▸ To-do item:
Write out exactly, with no other output, the lines below from the one that contains "List each element's type, its" through the end.

** Opening Provided records block **

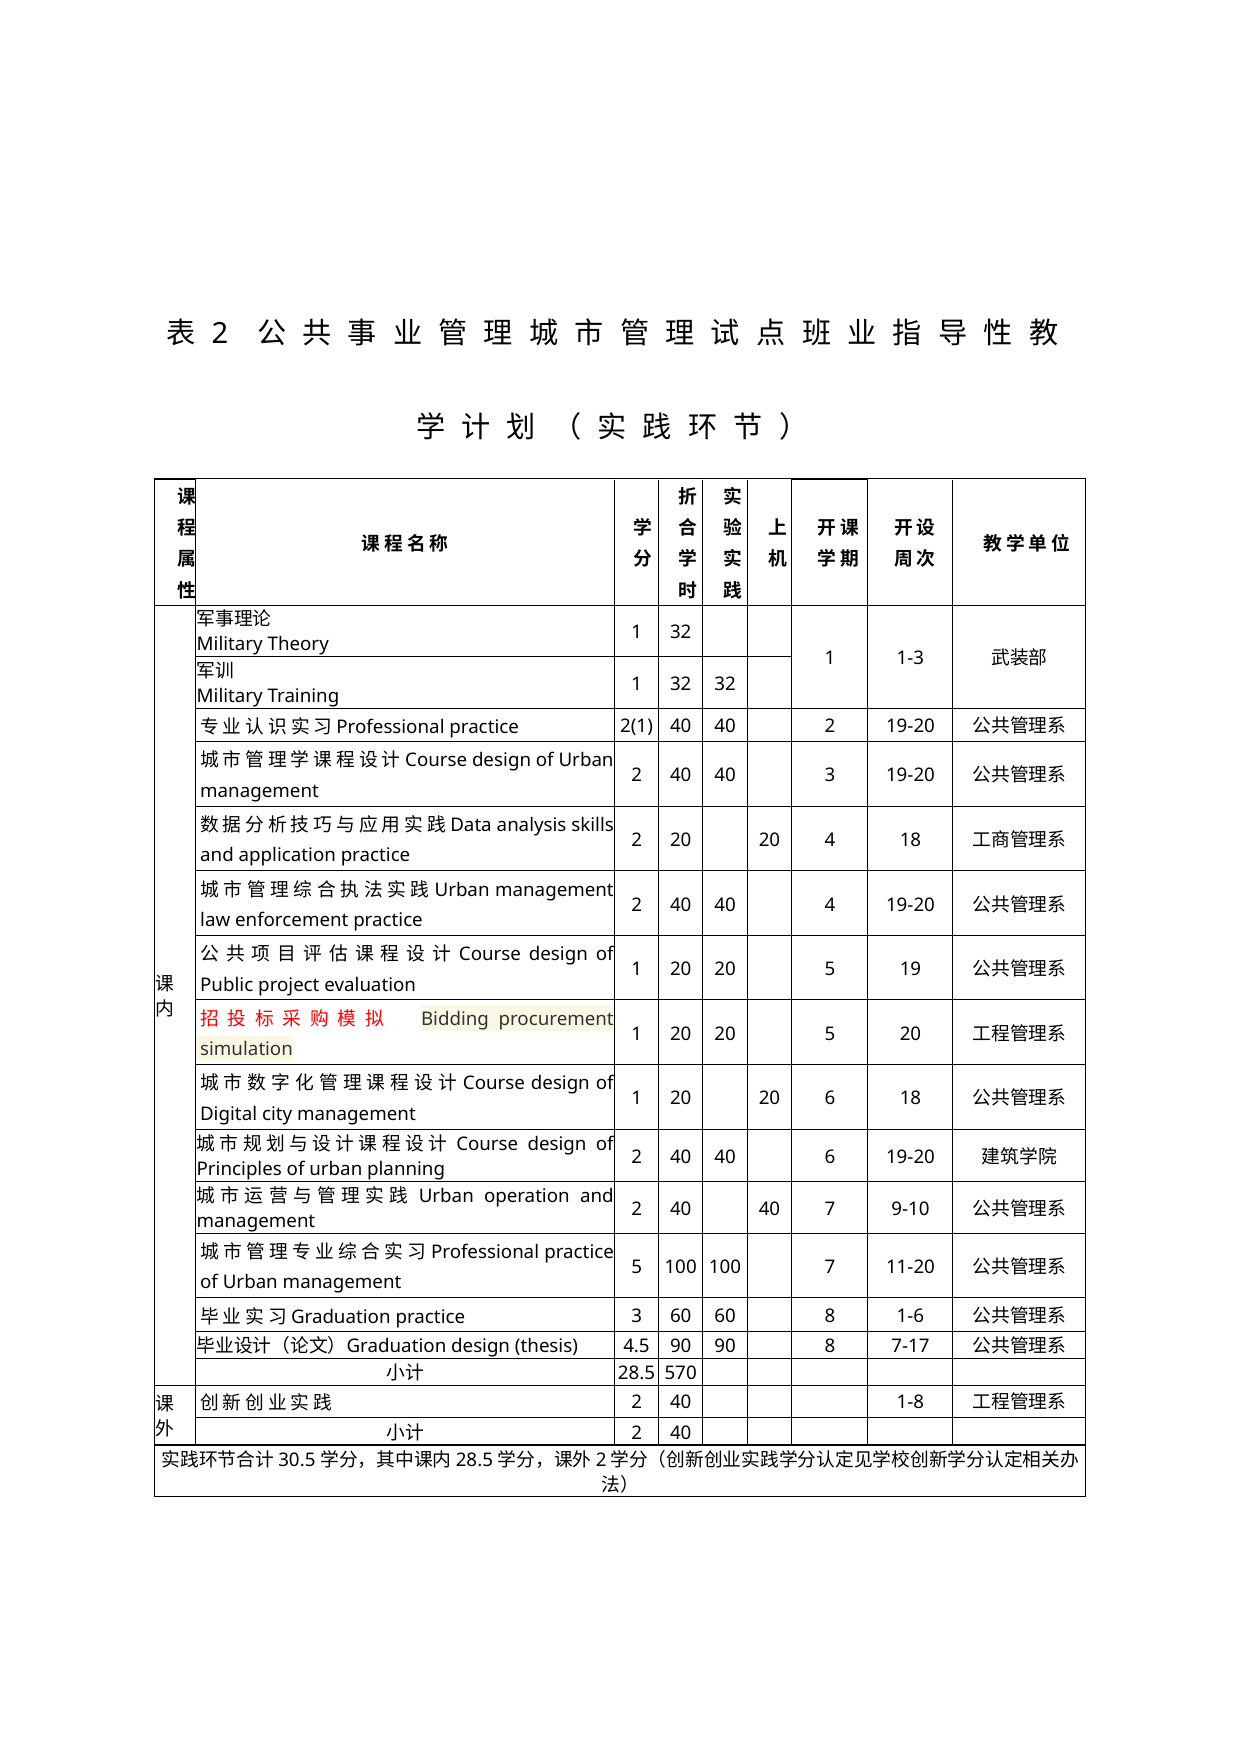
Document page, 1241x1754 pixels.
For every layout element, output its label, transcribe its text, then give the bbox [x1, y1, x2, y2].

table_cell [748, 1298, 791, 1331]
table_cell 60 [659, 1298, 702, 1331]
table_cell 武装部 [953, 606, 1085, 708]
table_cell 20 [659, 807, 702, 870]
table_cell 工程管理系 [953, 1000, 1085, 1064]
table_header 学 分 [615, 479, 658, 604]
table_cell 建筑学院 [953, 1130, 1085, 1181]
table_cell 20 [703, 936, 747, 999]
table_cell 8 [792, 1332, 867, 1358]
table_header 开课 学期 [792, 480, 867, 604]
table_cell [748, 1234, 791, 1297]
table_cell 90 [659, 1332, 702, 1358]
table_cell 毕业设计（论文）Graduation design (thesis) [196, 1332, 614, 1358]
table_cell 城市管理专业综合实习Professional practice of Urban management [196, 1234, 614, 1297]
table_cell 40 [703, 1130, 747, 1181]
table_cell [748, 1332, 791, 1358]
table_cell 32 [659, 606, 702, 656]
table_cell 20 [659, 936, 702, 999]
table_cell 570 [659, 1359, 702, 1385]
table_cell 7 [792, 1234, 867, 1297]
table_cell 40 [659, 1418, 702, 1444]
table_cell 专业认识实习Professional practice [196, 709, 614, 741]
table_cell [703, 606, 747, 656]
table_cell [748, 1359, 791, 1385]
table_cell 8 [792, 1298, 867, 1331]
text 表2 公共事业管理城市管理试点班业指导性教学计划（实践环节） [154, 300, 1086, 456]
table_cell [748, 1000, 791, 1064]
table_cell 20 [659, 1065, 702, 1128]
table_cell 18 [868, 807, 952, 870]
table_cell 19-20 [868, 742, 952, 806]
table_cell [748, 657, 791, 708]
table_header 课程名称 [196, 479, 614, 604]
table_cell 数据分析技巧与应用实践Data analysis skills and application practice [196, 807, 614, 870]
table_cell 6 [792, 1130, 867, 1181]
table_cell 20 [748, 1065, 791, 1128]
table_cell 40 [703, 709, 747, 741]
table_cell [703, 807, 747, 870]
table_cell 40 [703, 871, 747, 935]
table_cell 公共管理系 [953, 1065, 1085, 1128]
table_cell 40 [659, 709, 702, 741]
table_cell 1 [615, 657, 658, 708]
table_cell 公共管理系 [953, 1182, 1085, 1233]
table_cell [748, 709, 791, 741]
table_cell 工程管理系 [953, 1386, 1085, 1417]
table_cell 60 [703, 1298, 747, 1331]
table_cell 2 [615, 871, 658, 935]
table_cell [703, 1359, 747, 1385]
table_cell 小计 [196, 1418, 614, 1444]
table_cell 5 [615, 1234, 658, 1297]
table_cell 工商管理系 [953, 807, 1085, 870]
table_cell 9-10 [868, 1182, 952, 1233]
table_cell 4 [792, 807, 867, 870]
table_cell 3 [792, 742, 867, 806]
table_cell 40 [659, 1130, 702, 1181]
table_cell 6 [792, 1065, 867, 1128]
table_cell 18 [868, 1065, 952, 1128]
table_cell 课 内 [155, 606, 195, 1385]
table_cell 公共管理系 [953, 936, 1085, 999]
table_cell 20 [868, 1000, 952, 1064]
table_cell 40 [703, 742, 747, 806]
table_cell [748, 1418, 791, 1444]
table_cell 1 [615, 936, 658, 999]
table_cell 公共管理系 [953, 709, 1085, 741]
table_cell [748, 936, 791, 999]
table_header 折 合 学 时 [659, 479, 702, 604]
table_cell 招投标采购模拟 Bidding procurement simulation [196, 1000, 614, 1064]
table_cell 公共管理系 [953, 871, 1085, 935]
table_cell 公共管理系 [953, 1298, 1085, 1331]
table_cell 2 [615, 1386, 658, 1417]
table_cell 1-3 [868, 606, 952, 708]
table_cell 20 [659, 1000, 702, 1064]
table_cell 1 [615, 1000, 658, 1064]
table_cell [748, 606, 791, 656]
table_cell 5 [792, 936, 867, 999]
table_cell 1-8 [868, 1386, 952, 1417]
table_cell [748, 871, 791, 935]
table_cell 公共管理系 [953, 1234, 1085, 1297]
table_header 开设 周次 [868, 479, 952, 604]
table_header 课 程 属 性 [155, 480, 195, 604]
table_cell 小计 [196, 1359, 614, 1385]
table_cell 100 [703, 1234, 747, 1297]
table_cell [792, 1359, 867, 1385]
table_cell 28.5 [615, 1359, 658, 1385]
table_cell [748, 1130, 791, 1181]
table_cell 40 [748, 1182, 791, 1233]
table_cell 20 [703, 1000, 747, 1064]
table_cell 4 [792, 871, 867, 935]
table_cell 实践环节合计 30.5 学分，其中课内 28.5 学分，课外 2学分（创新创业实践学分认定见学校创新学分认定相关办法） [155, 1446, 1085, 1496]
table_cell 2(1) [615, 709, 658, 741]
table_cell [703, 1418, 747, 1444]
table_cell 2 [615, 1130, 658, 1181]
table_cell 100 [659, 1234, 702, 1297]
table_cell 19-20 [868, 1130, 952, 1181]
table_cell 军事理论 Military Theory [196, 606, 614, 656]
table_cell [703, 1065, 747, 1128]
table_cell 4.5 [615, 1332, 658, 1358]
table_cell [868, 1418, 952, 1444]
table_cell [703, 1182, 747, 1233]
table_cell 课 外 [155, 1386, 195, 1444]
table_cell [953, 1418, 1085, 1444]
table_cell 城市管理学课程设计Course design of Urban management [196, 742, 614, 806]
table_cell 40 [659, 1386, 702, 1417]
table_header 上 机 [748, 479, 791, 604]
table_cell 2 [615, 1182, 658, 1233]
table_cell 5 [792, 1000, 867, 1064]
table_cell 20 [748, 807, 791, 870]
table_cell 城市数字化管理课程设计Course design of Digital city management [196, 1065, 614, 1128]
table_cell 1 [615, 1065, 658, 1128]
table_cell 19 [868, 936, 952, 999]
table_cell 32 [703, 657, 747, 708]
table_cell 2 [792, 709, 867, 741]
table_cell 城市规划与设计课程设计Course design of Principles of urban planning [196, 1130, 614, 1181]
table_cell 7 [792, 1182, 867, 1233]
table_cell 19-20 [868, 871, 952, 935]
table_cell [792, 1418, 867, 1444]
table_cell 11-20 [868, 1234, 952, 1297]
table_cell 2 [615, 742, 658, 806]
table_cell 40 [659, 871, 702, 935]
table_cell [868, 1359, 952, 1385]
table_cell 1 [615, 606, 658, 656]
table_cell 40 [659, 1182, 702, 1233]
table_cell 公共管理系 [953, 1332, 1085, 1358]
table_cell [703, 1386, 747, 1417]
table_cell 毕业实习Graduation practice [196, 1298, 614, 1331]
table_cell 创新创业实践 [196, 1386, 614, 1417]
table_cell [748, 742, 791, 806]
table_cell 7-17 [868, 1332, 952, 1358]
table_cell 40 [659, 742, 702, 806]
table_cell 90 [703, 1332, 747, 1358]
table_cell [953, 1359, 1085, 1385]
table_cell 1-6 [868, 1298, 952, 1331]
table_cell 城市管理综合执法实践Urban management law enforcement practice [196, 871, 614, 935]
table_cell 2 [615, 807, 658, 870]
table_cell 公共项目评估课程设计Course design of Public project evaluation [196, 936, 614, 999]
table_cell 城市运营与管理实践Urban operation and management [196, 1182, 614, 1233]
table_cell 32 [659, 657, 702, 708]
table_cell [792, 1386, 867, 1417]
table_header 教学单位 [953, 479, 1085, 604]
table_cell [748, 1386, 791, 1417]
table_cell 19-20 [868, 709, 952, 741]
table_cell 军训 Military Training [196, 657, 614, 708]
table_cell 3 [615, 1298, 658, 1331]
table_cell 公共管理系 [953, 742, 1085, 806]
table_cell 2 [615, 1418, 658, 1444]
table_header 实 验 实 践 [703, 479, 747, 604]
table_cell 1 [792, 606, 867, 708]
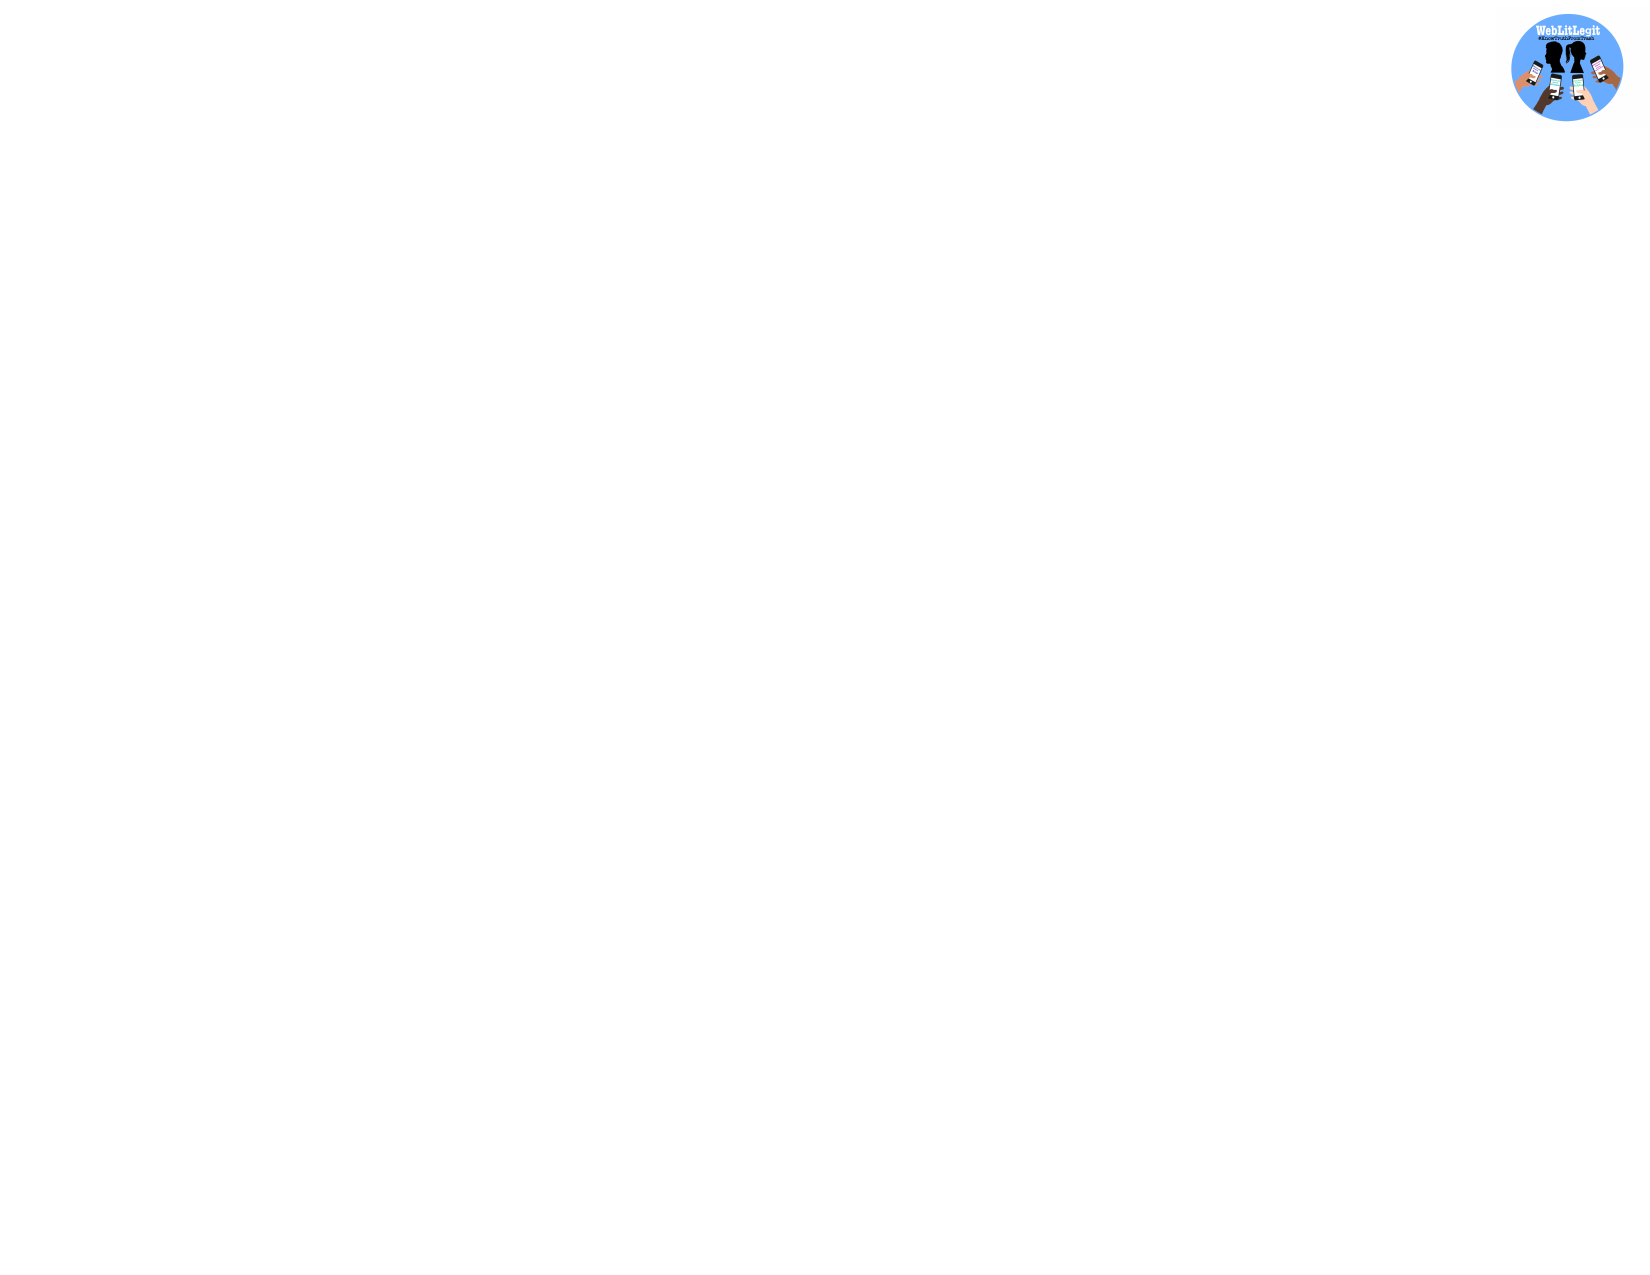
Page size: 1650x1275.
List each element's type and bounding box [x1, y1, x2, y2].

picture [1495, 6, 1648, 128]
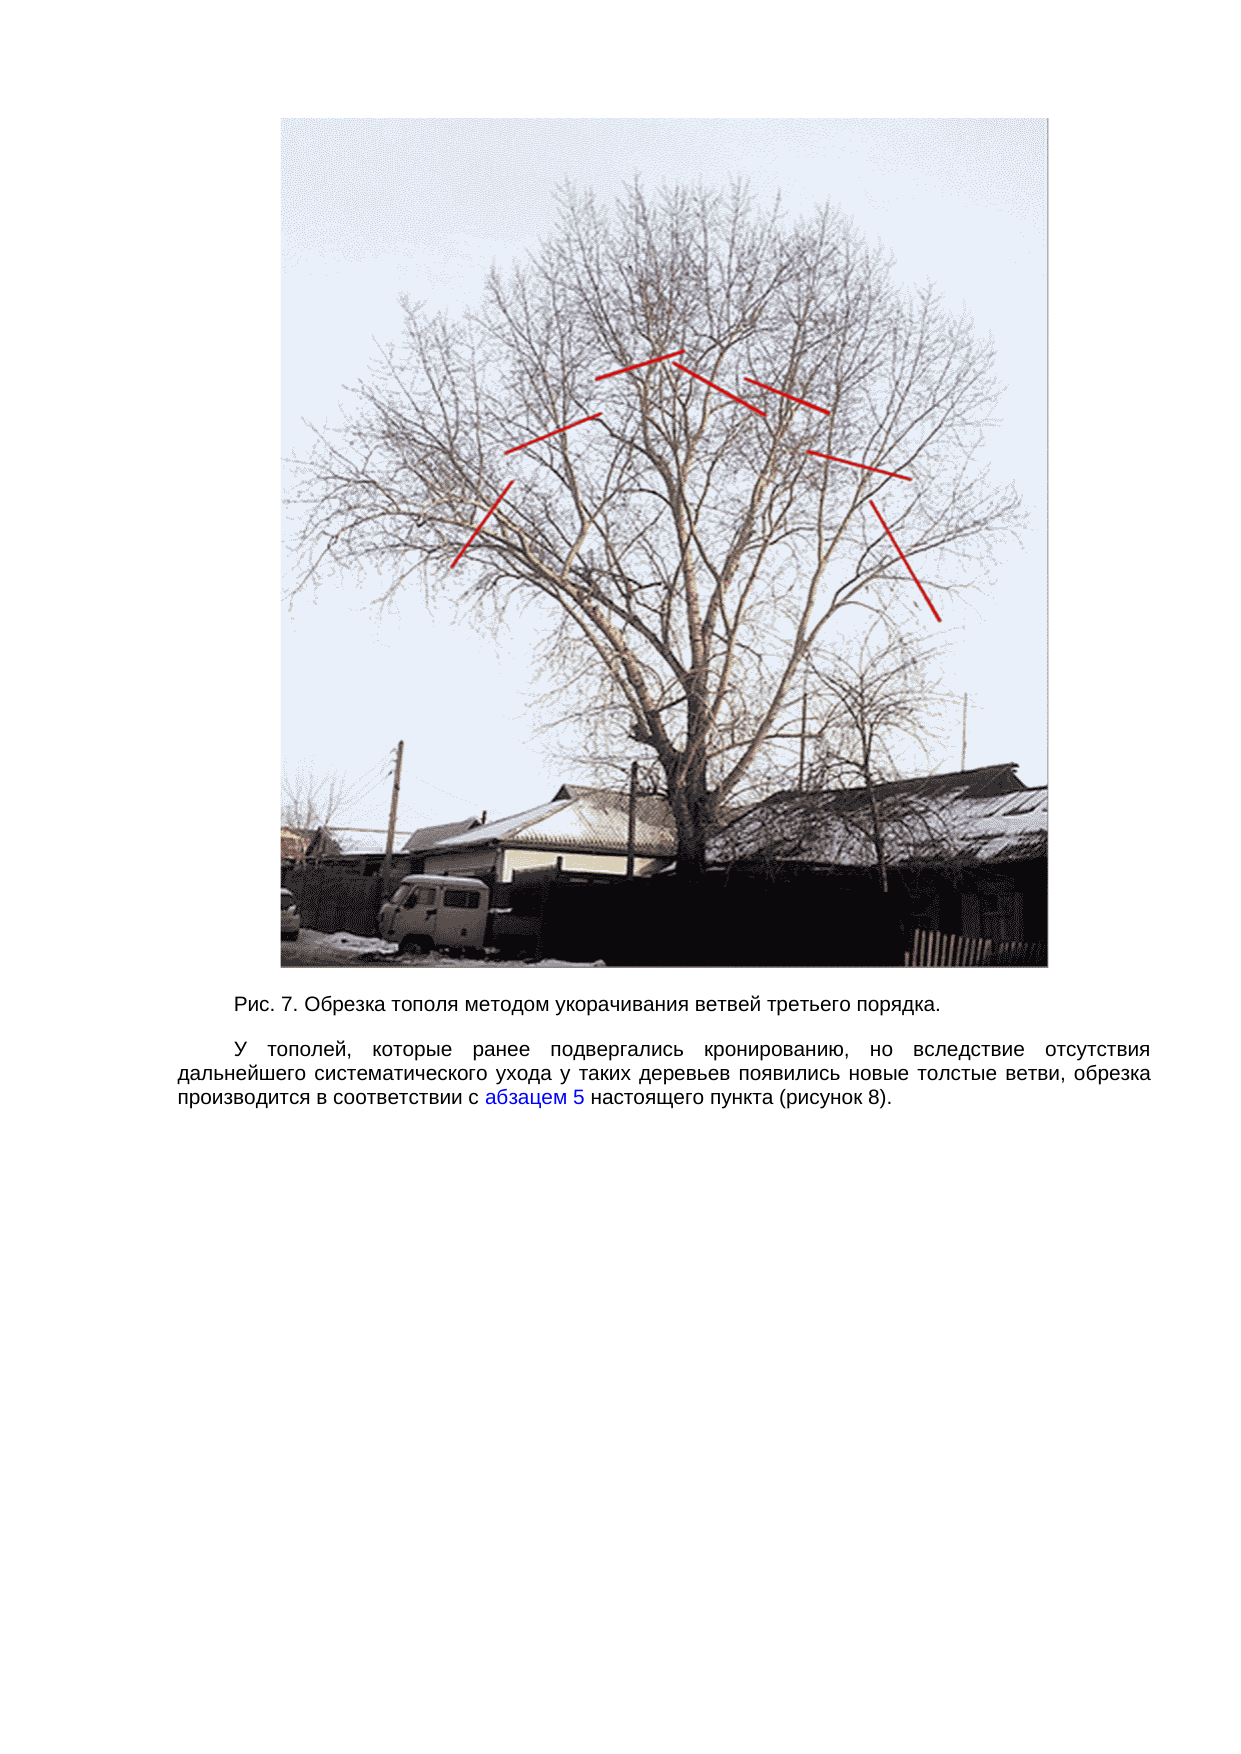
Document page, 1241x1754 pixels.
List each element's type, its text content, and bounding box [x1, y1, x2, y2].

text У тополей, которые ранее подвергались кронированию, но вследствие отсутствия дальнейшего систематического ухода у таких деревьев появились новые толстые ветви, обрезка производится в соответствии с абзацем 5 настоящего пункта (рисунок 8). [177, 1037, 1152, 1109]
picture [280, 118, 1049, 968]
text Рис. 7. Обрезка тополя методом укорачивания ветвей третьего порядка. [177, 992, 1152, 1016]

** Closing Provided records block **

▸ Response below:
List each element's type, its text content, and bounding box [x1, y1, x2, y2].

text У тополей, которые ранее подвергались кронированию, но вследствие отсутствия дальнейшего систематического ухода у таких деревьев появились новые толстые ветви, обрезка производится в соответствии с абзацем 5 настоящего пункта (рисунок 8). [177, 1037, 1152, 1109]
picture [280, 118, 1049, 968]
text Рис. 7. Обрезка тополя методом укорачивания ветвей третьего порядка. [177, 992, 1152, 1016]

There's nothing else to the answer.